Since the emergence of new financial services with international scope - GAFAs, Revolut, N26, Crowdfunding platforms, virtual currencies and ICOs - startups and fintech specializing in regulatory compliance and assisting anti-fraud professionals have undergone enormous expansion.
The solutions provided by Fintech and Regtech companies include automated digital systems that facilitate the verification of an end-user identity from the very beginning of the business relationship.
- Reading of identity documents through OCR (Optical Character Recognition) technology.
- Counterfeit verification (Artificial Intelligence - Machine learning)
- Real-time facial recognition to eliminate the risk of identity theft
- Checks on watch lists and international sanctions
- Political Exposure Verification (PEP)
- Checking for adverse media articles
- Audit of business records and beneficial owner records
These KYC digital solutions allow the financial entity to streamline its resources by limiting their interactions to atypical or suspicious cases requiring manual validation.
Which KYC documents are valid for customer identification?
The set of KYC documentation required to be gathered upon the establishment of a financial service relationship can imply different types of legal documents and certificates. Depending on the country’s criteria, different types of records might be valid as proof of identity.

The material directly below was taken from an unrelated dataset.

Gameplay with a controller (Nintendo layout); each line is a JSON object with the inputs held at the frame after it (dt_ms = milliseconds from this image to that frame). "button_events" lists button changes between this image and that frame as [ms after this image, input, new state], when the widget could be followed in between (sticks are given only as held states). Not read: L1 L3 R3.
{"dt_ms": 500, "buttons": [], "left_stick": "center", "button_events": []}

A first segmentation to build in the customer acceptance program of a financial firm is the list of KYC requirements for physical persons and those for corporates.

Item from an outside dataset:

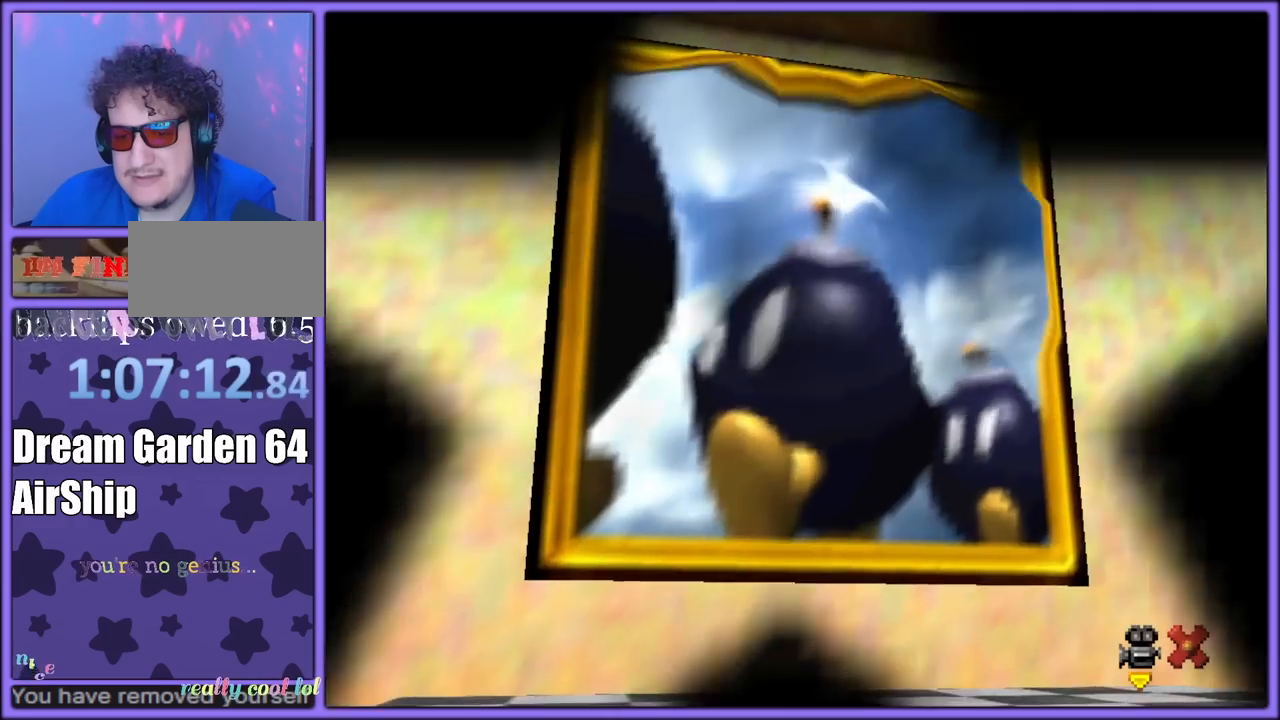
{"dt_ms": 500, "buttons": [], "left_stick": "center", "button_events": []}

Inside this segment, other categories exist and should be considered to foster due vigilance.
According to the case, further information might be required to identify the user with high certainty. The KYC regulatory requirements could differ based on the legal form, business activity or financial services provided. Even the entity appreciation of the risk can trigger enhanced vigilance measures for identification.
For different situations, different methods should be applied and adopting risk-based due diligence processes is crucial in focusing the resources on the most relevant cases.
QUICKINFOList of valid KYC docs - Proof of Identity
Below is a list of commonly accepted documents for KYC processes. The distinction between individuals and entities has been produced. Again, the list of examples below might not be applicable as a valid identification method in your case. It is recommended that you refer to the regulations in force in the State in which you reside.
List of commonly accepted documents for the KYC process of individuals
- Identity card
- Passport
- Driving licence
- Health insurance card
- Family record book
- Birth certificate
List of commonly accepted documents for the KYC process of entities
- List of representatives, officers, directors
- Identity documents of the representative(s) natural person(s)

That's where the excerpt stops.